§ SOURCE EXTRACT
::::::::

Account-Based Marketing Needs a Better Customer Journey
The account-based marketing customer experience is the sequence of touchpoints, decisions, and relationship moments that move a target account from initial awareness through to closed deal and long-term retention. Unlike a broad B2B funnel, ABM compresses that sequence around a defined set of accounts, aligning sales and marketing effort around the specific people, priorities, and timing of each one.
Most ABM programmes get the targeting right and the experience wrong. They identify the right accounts, build the right lists, and then run the same linear funnel they always have, just with better segmentation on top. That is not account-based marketing. That is email marketing with a shorter list.
Key Takeaways
- ABM is not a targeting strategy bolted onto a generic funnel. The customer experience has to be redesigned around the account, not the channel.
- Most ABM programmes stall because sales and marketing are aligned on accounts but not on what happens at each stage of the relationship.
- The post-sale phase of the ABM experience is where most of the commercial value sits, and most organisations treat it as an afterthought.
- Personalisation in ABM only works when it reflects genuine knowledge of the account, not just job title and company name merged into a template.
- Measuring ABM by lead volume is the wrong metric entirely. Pipeline quality, deal velocity, and account expansion tell you far more.
In This Article
- Why the Standard B2B Funnel Does Not Work for ABM
- What the ABM Customer experience Actually Looks Like
- Where Personalisation Works and Where It Does Not
- How Sales and Marketing Alignment Actually Works in ABM
- Measuring the ABM experience Without Fooling Yourself
- The Post-Sale experience Is Where ABM Pays Back
I have spent a fair amount of time on both sides of this. Running agencies, pitching enterprise clients, managing relationships with procurement teams across multiple years and multiple contracts. The accounts that grew were never the ones we had simply marketed to well. They were the ones where we had mapped out what they actually needed at each stage of the relationship and built our engagement around that. The accounts that churned were usually the ones where we had done a good job of winning the business and a mediocre job of everything that came after.

::::::::

§ EXTRACTED MATERIAL
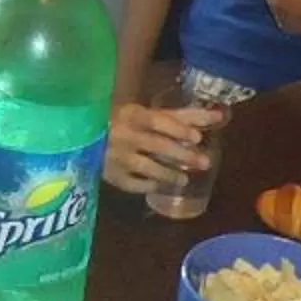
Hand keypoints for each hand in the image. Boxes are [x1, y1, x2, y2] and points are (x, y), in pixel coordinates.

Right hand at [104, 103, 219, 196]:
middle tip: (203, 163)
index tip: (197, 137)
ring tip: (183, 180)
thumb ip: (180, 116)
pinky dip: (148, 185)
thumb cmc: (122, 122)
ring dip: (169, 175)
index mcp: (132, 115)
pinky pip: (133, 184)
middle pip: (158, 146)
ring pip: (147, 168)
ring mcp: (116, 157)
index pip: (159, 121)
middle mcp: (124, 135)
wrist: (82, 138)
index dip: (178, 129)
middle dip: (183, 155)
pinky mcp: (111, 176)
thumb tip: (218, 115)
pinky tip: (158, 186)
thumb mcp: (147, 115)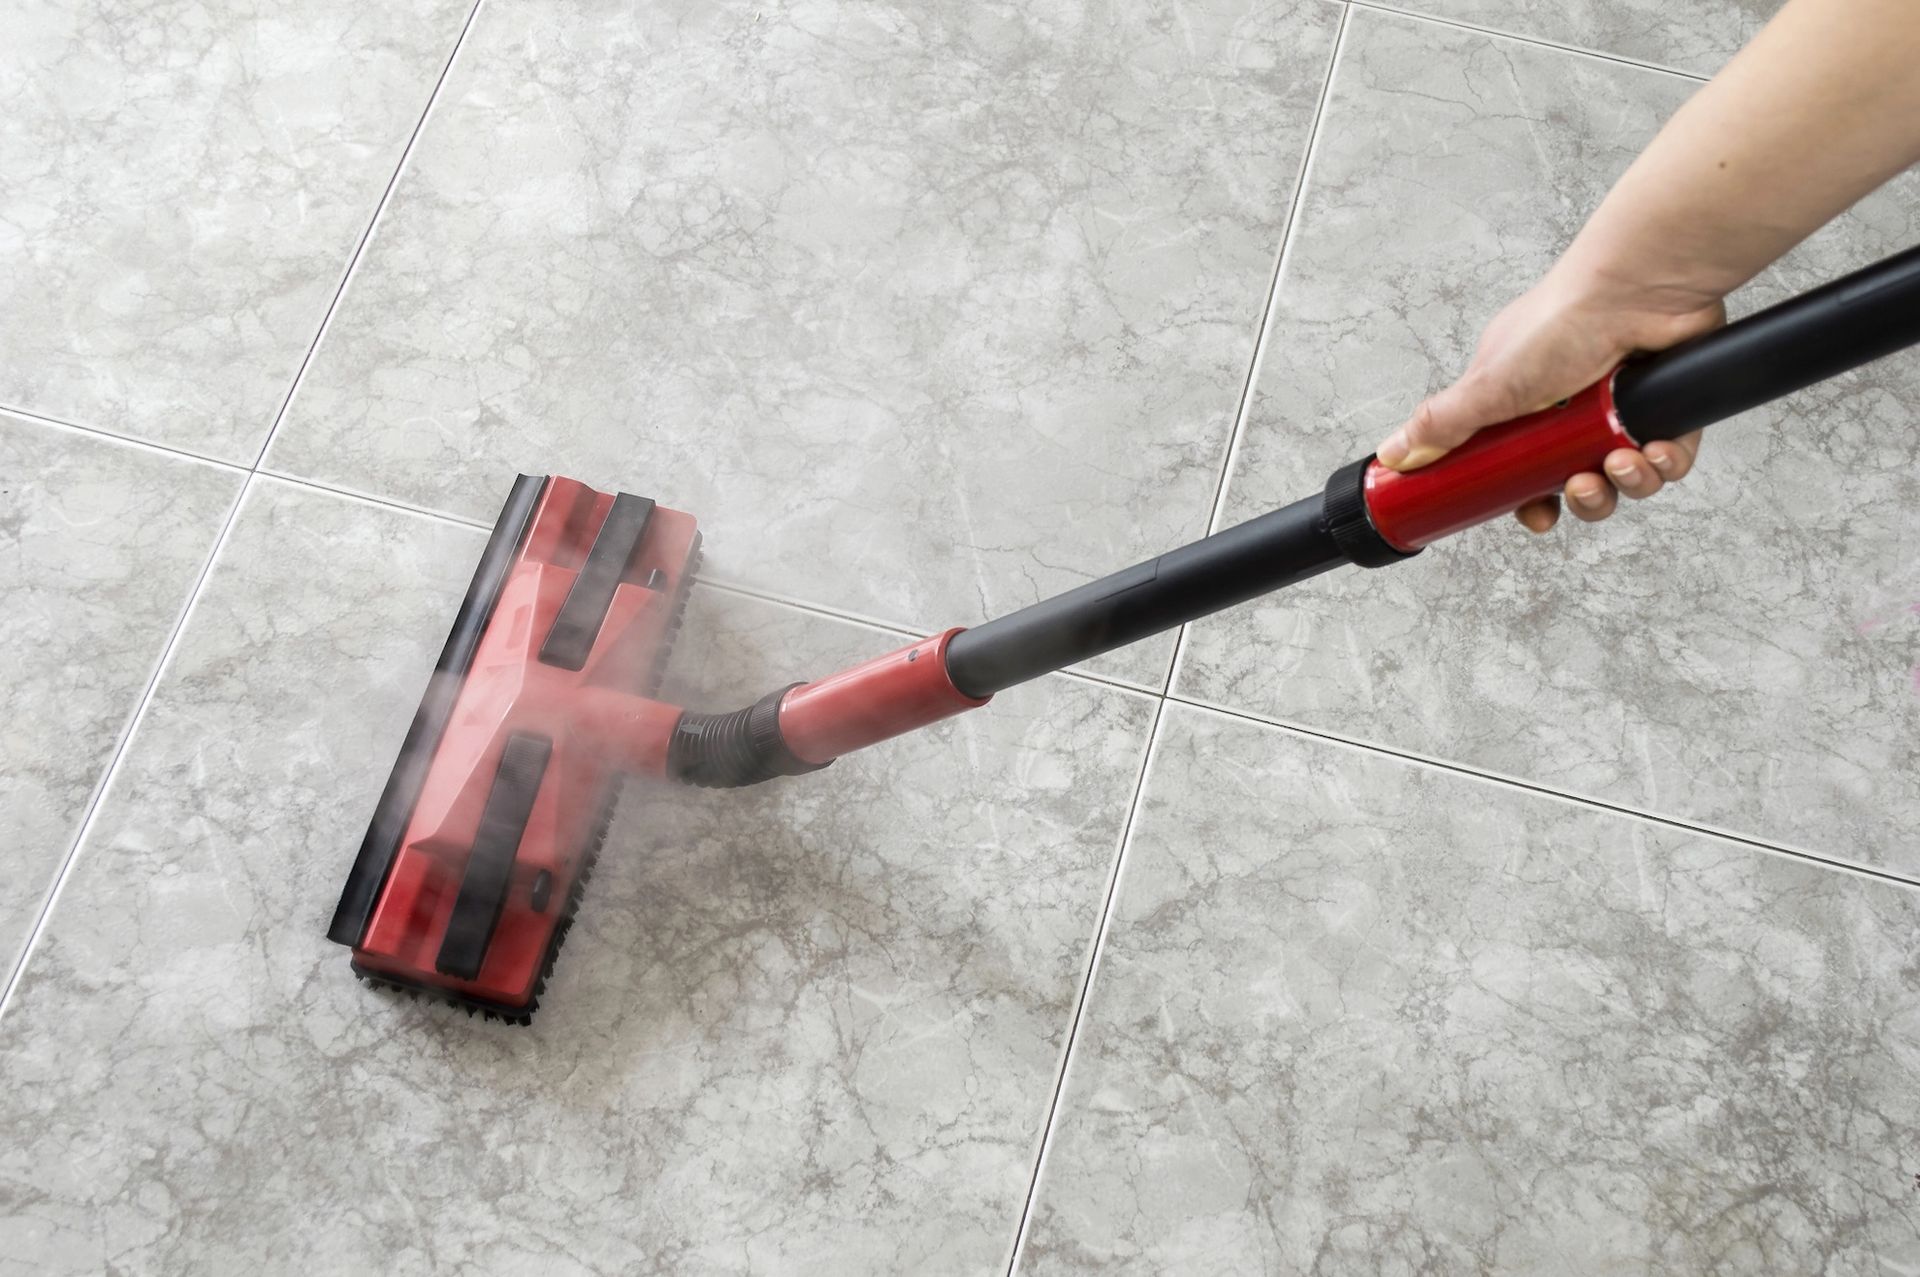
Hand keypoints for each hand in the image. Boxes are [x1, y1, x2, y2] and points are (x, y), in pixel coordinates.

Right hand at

::::::::

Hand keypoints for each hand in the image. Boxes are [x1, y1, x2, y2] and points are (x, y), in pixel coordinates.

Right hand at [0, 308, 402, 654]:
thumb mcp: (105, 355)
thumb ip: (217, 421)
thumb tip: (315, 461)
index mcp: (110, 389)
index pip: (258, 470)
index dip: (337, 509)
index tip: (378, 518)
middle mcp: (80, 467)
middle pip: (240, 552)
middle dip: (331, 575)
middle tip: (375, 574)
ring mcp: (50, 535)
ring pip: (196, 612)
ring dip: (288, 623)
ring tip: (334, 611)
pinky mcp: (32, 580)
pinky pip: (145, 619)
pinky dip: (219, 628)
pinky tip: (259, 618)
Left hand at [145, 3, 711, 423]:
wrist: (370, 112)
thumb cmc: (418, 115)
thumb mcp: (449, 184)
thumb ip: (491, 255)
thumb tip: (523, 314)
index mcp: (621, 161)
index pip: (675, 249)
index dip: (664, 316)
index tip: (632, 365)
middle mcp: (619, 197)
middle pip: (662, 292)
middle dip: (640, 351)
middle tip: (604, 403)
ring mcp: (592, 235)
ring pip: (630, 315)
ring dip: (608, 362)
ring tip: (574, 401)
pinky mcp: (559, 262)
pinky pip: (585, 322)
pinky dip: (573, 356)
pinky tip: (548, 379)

::::::::

§ EXERCISE 1
In the account-based marketing article, which three measures are said to reveal more than lead volume?
§ EXERCISE 2
Carry the account-based marketing article forward from the point where it currently ends.

§ TASK OUTPUT 1
Pipeline quality, deal velocity, and account expansion.

§ TASK OUTPUT 2
Why the Standard B2B Funnel Does Not Work for ABM
The traditional B2B funnel was built around volume. Generate enough leads, qualify a percentage, close a smaller percentage, repeat. It is a numbers game that works reasonably well when your target market is broad and your deal sizes are modest. When you are running ABM, both of those conditions change. Your target market is narrow by design, and your deal sizes are large enough that losing one account matters.
The funnel model also assumes a single buyer. In enterprise accounts, you are typically dealing with a buying committee of six to ten people, each with different priorities, different risk tolerances, and different relationships with your brand. The marketing team might be aware of you. The CFO might never have heard of you. The IT security lead might have concerns that have nothing to do with your value proposition. A linear funnel cannot hold that complexity.
Understanding how customer journeys actually work in complex buying environments makes it clear that the path from awareness to purchase is rarely straight, and in enterprise sales, it is rarely short. The ABM customer experience has to account for multiple decision-makers moving at different speeds, with different information needs, across a timeline that can stretch from months to years.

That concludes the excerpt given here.